First of all, at most, only five members of the Assembly sit on each committee. A member of the public with a very important point to make to the broader community cannot make it to all 17 members of the Assembly if they can communicate with only, usually three, but maybe four or five members of a particular committee. Secondly, you can get access to a committee only if a committee has a reference on a matter which is relevant to the matter about which you, the member of the community, want to speak to the committee. What if someone has a concern about a particular issue on which there is no reference before the Assembly at the moment? What do they do? They have no option to pursue it, except to write letters or to attend "Meet the Minister", to meet members of this side of the chamber and this place, or to use some other extraordinary device, as some of them have in the past - to stage a demonstration out here or to come into the gallery and wave placards. That is the device members of the public have to use to get access to the Assembly in that way.

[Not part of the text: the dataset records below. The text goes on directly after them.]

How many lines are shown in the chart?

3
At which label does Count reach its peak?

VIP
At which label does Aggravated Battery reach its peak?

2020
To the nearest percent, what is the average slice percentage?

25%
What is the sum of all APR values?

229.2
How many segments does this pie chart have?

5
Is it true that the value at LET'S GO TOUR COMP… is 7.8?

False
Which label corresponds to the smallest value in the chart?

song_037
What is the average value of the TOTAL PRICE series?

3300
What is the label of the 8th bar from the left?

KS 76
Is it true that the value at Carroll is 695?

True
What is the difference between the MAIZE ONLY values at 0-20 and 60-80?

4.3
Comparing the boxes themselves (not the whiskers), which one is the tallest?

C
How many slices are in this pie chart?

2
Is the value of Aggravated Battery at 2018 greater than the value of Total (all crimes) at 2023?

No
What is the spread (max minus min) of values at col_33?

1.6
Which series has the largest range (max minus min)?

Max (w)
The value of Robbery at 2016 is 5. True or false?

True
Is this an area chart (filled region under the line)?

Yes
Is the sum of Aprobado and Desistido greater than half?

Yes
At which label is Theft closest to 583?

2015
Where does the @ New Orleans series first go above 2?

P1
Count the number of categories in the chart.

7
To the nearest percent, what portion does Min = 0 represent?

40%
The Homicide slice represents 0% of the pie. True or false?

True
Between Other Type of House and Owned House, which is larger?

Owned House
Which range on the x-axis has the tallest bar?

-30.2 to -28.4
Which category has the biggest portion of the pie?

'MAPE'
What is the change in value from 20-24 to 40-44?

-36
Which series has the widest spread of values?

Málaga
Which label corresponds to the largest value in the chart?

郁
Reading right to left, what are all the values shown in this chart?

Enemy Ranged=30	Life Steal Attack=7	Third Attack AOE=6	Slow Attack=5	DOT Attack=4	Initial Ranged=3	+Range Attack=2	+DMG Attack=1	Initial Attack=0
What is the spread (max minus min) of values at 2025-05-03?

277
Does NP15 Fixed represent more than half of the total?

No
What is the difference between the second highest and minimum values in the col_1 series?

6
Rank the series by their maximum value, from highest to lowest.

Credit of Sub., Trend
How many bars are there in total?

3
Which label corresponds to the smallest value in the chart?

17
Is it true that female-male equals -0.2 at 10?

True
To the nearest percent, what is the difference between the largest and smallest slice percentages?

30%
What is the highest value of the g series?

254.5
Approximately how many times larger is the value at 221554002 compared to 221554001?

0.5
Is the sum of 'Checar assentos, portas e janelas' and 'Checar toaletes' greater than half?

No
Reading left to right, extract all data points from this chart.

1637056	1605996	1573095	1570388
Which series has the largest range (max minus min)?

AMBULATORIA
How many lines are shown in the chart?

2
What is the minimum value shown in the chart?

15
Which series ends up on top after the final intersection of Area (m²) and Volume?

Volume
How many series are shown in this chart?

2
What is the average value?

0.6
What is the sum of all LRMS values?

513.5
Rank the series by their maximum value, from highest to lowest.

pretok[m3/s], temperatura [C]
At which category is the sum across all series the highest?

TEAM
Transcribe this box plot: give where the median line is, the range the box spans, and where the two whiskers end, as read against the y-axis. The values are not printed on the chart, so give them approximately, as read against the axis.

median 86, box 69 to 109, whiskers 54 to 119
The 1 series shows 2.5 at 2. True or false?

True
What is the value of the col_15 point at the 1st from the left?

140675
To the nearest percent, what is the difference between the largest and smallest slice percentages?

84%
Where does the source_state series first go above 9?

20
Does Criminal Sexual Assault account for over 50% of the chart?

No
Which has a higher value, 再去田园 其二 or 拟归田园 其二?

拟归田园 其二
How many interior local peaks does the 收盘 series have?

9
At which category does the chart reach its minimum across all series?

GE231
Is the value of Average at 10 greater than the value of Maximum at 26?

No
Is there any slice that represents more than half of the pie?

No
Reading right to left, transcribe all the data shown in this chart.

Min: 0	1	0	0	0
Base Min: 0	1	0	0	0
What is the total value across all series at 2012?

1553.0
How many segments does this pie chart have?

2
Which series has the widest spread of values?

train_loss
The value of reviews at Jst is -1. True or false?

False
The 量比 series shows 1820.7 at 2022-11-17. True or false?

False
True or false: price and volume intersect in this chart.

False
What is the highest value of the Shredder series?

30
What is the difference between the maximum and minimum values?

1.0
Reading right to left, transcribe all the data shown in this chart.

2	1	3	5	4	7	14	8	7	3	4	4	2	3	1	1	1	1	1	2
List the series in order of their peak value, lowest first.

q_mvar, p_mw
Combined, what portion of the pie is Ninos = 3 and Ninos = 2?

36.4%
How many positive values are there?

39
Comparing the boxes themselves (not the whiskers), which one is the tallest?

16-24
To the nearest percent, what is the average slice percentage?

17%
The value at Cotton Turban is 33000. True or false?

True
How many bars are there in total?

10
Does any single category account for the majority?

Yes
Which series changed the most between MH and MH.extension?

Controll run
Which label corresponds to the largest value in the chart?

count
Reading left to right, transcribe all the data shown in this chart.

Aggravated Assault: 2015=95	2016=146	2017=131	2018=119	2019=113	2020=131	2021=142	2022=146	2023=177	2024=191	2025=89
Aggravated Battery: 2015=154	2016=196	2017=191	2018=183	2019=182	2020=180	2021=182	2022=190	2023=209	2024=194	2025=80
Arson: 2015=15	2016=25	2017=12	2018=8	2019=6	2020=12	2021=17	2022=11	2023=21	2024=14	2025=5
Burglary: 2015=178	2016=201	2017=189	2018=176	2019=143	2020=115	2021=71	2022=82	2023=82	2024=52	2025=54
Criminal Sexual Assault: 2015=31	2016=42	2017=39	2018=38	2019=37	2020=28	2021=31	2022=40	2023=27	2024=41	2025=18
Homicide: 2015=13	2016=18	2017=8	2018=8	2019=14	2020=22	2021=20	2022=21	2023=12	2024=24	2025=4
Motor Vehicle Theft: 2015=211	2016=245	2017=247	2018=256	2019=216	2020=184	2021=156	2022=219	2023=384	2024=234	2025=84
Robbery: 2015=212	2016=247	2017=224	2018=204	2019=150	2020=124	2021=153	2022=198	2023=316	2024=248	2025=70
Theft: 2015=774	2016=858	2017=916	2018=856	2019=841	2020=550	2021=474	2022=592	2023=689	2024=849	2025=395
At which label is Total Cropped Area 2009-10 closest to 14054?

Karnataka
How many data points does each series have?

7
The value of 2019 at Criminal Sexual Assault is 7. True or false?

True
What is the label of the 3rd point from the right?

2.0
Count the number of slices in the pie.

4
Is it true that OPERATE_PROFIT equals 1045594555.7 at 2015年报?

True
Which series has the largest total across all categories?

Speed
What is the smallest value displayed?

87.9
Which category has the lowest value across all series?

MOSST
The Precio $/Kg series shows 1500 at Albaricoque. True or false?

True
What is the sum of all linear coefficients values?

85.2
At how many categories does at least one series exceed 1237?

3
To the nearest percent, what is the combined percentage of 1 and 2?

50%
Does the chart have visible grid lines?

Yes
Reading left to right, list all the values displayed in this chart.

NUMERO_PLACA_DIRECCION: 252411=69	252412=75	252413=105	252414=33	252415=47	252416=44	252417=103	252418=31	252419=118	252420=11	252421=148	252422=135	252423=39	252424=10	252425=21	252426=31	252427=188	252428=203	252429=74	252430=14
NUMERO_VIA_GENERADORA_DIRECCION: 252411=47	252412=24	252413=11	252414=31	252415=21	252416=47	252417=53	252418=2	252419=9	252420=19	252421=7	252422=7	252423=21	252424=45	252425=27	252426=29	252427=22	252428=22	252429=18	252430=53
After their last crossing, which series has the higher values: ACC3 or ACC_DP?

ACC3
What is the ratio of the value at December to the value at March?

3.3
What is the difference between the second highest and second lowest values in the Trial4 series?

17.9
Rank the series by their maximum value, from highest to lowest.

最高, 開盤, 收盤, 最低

Mr Speaker, I am not frightened of change. I am not frightened of exploring what this new means of direct address by members of the public to the Assembly might mean to the workings of this parliament. I am quite prepared to let the process be properly monitored, and, if it does not work, if it fails to achieve its purposes, I am quite prepared to acknowledge that it has been a mistake and to back away from it. But I think that those in this place who think that they are too smart to need further advice directly from the electorate are doing a grave disservice to our community and should reconsider.